▶ _WHAT YOU HAVE TO DO_: What you hand back must match the records word for word, with no pictures.

▶ _EXTRACTED INFORMATION_:
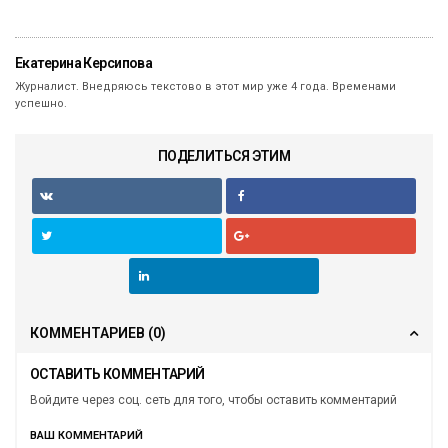
Екатерина Керсипова
Журналист. Внедряюсь текстово в этот мир уже 4 года. Временами
успешно.
ПОДЕЛИТЬСЯ ЭТИМ
КОММЕНТАРИЕВ
(0)
ОСТАВИТЬ КОММЕНТАРИЙ
Войдите через соц. сеть для того, чтобы оставить комментарий
ВАШ КОММЕНТАРИЙ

▶ _YOUR SOLUTION_:
Екатерина Керсипова
Журналист. Внедряюсь текстово в этот мир уже 4 года. Временами
успешно.
ПОДЕЛИТЬСЯ ЭТИМ
КОММЕНТАРИЕВ
(0)
ОСТАВИТЬ КОММЕНТАРИЙ
Войдите через соц. сеть для того, чтобы оставить комментарий
ВАШ КОММЕНТАРИЙ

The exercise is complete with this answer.